Why does closing an application with the X icon leave it running in the dock?

Discussion in 'Mac Basics and Help' started by abssorb, Oct 14, 2009.

  1. abssorb macrumors newbie

    Nov 7, 2008
    I'm used to KDE and Gnome, where if I close an app, it's closed, end of. No more consuming processor power and no need to go round housekeeping and right-click+quit.

    Please help me understand how to change the behaviour of my Mac mini so when I click the little red X, the app closes properly. Thanks.
  2. Hellhammer Moderator


    Staff Member

    Dec 10, 2008
    In OS X, when you click the red "X" icon, it'll only close the window but the application will remain running. You can quit the application by pressng command + Q, choosing Quit "name of the app" from top bar or right clicking the icon in Dock and choosing Quit
  3. edesignuk Moderator emeritus


    Mar 25, 2002
    London, England
    It's not a behaviour you can change, so forget about it.

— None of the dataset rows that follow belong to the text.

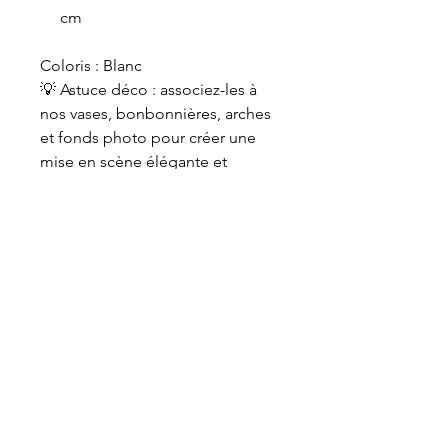
cm
Coloris : Blanc
💡 Astuce déco : associez-les à
nos vases, bonbonnières, arches
et fonds photo pour créer une
mise en scène élégante et
harmonieuse.
>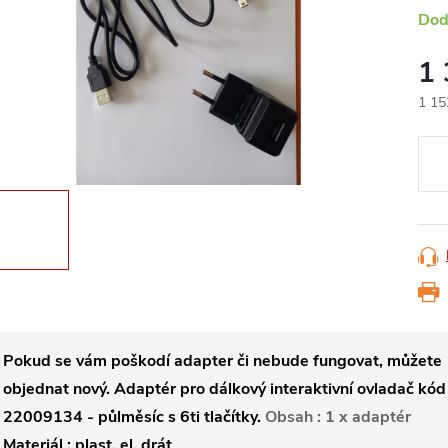
Dod
1
1 15
Měr
cena
Pokud se vám poškodí adapter či nebude fungovat, můžete
objednat nový.
Adaptér pro dálkový interaktivní ovladač kód
22009134 -
půlměsíc s 6ti tlačítky.
Obsah : 1 x adaptér
Materiál : plast, el. drát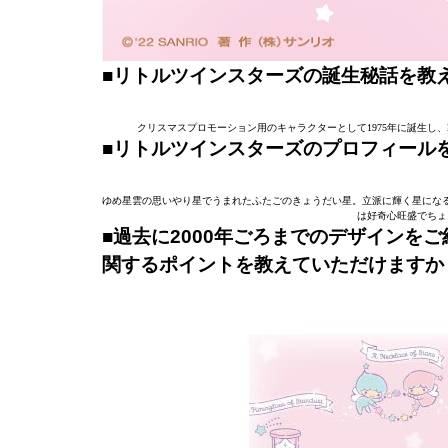
■リトルツインスターズの誕生秘話を教
クリスマスプロモーション用のキャラクターとして1975年に誕生
■リトルツインスターズのプロフィール
ゆめ星雲の思いやり星でうまれたふたごのきょうだい星。立派に輝く星にな
は好奇心旺盛でちょ
■過去に
2000年ごろまでのデザインをご
関するポイントを教えていただけますか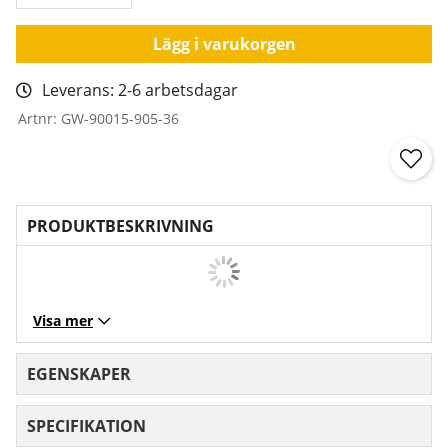
Lägg i varukorgen
Leverans:
2-6 arbetsdagar
Artnr:
GW-90015-905-36
PRODUKTBESKRIVNING
Visa mer
EGENSKAPER
SPECIFIKATION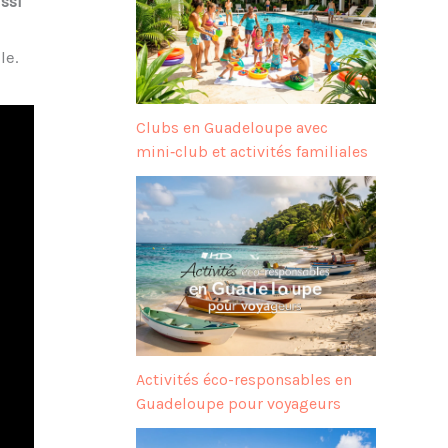
ssi
le.
Clubs en Guadeloupe avec
mini‑club et activités familiales
Activités éco-responsables en
Guadeloupe pour voyageurs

    I think the idea is that for apps that are strictly one window (System Preferences), clicking the red X will close it entirely. For apps that can/do use multiple windows though, you're best to simply hit COMMAND+Q if you want it closed completely.

    It's just one of those little things you have to get used to.
  4. u49aa2 macrumors 6502a


    Nov 3, 2008
    Between Heaven and Hell
    you can use system preferences program called "Stoplight" using this program you can change the windows default behavior from Mac OS to Windows.
  5. Queso macrumors G4

    Mar 4, 2006
    This is the way Mac programs have always operated, so I guess Apple keeps it that way so that the users don't have to change their working habits. Most programs will sit there quite happily waiting for you without taking much in the way of resources. I tend to leave most things running in another Space just in case I need it, only closing Web browsers on a regular basis.

    It's a bit different if you're coming from another OS, but once you get used to the way OSX handles mutliple programs and realise there's no real performance hit it's not anything to worry about.